**Task instructions**
State how many lines of the entries hold the string "Nodes", and nothing more.

[Data items]
= = = = =

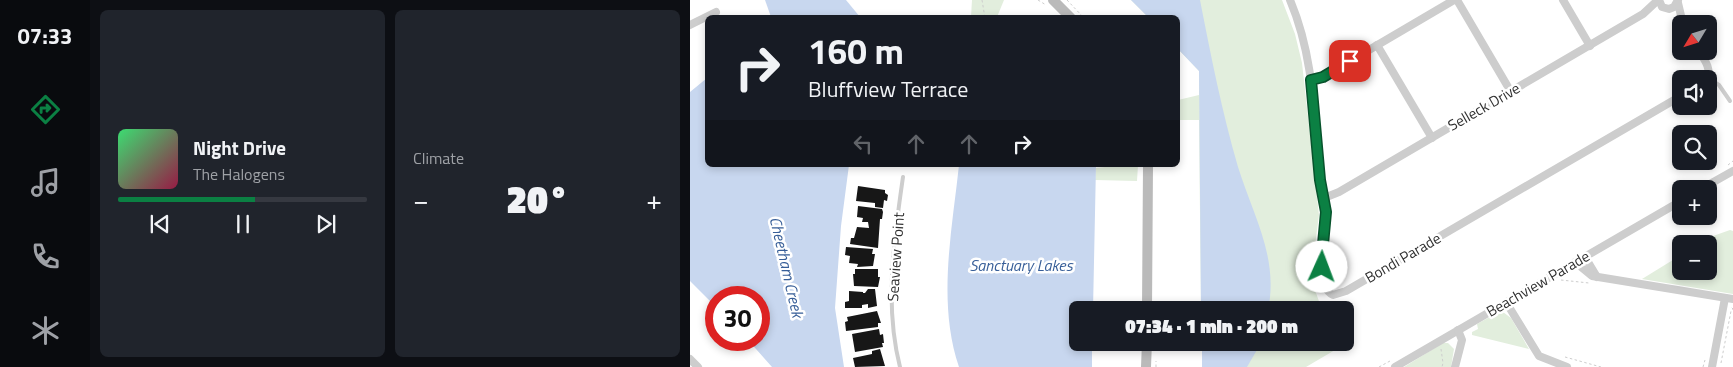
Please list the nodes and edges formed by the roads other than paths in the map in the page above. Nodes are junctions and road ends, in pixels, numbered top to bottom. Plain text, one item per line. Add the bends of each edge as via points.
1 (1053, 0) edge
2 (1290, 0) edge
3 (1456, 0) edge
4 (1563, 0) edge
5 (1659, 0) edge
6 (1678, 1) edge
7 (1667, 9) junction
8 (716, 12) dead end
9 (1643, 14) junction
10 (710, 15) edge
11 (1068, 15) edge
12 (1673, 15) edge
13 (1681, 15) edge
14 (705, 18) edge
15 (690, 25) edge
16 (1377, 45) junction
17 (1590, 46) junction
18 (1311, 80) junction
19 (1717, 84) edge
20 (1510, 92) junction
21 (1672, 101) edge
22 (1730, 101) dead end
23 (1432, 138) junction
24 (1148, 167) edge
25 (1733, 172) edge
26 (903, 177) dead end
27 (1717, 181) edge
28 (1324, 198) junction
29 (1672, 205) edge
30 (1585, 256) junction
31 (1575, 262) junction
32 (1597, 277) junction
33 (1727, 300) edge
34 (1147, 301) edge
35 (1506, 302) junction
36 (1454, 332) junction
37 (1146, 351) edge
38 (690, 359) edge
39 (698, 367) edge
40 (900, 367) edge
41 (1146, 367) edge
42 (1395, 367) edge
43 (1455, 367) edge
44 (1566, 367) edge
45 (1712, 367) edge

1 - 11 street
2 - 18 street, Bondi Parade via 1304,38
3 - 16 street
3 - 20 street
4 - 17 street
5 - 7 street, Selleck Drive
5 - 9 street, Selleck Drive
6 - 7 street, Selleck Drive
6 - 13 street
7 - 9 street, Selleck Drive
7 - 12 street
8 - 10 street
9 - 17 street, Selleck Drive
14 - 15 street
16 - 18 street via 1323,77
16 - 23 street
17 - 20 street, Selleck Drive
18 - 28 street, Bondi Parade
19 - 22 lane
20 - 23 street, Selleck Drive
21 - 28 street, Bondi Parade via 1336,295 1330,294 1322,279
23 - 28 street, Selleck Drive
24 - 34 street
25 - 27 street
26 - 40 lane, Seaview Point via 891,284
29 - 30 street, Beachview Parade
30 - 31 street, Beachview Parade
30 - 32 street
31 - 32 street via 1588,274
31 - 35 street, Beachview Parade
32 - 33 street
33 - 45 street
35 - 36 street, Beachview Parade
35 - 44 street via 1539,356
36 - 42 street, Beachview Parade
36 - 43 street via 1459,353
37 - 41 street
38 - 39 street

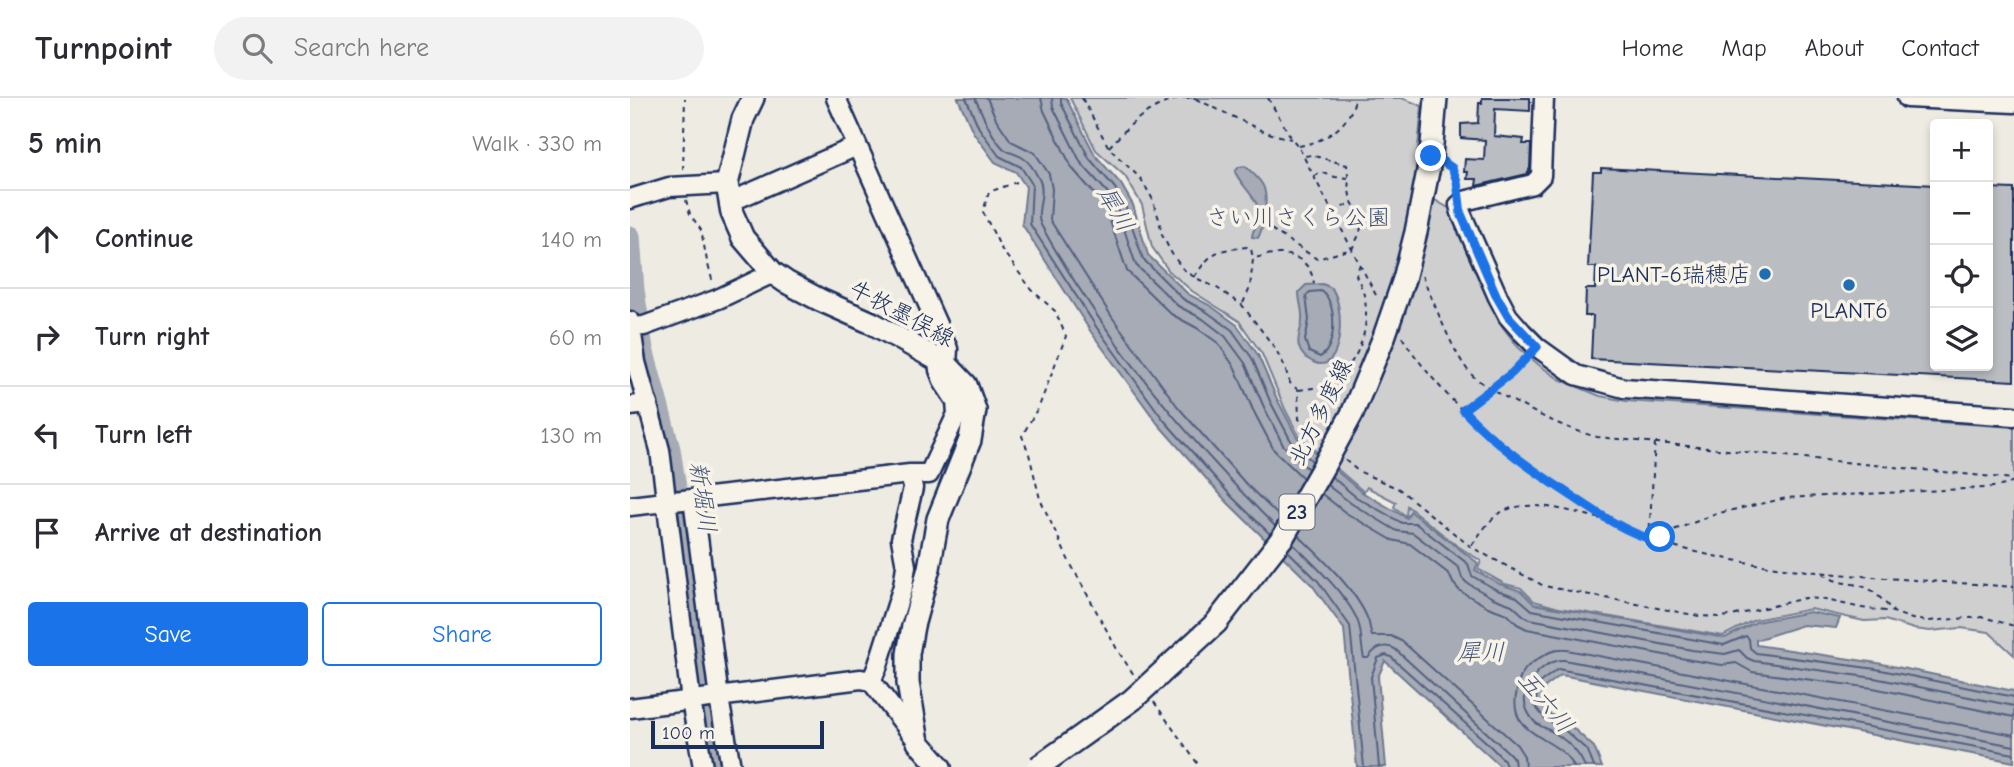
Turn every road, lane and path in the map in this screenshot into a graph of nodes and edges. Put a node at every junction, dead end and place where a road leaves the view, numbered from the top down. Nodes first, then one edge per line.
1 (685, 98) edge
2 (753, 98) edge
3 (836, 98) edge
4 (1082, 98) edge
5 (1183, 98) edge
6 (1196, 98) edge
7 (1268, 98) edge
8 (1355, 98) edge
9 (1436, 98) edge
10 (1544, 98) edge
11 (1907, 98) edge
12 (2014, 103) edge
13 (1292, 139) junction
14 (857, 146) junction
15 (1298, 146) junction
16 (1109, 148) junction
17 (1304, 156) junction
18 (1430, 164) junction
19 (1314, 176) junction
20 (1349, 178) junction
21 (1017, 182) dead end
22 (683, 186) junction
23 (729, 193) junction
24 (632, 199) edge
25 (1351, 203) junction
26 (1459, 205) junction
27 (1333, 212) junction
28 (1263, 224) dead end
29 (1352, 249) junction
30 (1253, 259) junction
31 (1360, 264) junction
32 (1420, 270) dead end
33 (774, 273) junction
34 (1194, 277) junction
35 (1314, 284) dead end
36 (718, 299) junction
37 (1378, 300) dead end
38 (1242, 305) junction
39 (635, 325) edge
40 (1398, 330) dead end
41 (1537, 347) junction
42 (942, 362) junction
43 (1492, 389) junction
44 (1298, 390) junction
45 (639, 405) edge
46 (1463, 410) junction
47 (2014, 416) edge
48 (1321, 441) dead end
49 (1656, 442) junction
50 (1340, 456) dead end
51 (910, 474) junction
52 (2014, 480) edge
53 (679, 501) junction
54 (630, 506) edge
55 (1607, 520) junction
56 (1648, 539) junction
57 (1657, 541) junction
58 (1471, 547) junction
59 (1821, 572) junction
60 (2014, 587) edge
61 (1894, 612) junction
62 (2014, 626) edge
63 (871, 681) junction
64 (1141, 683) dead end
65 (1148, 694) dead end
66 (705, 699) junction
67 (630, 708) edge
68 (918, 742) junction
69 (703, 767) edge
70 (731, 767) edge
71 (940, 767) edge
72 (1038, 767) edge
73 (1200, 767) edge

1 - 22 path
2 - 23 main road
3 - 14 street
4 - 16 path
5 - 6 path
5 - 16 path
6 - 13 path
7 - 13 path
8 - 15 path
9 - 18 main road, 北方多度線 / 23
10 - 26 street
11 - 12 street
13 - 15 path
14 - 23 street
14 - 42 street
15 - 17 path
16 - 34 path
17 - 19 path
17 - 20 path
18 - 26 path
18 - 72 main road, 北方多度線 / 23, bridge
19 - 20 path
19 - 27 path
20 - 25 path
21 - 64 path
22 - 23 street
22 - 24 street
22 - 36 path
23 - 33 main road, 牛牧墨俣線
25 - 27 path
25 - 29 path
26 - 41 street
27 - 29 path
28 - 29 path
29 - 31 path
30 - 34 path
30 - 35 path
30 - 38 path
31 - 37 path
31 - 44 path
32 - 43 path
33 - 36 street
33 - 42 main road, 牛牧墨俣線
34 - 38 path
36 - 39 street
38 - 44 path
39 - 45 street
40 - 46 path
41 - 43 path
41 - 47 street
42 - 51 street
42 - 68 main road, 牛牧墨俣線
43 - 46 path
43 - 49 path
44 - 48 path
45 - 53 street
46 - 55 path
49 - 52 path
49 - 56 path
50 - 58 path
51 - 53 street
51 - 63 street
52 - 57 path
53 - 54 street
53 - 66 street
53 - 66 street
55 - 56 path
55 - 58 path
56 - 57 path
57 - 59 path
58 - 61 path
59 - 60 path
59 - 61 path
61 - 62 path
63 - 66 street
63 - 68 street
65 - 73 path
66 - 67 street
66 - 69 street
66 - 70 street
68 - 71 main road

= = = = =

**Answer for this exercise**
2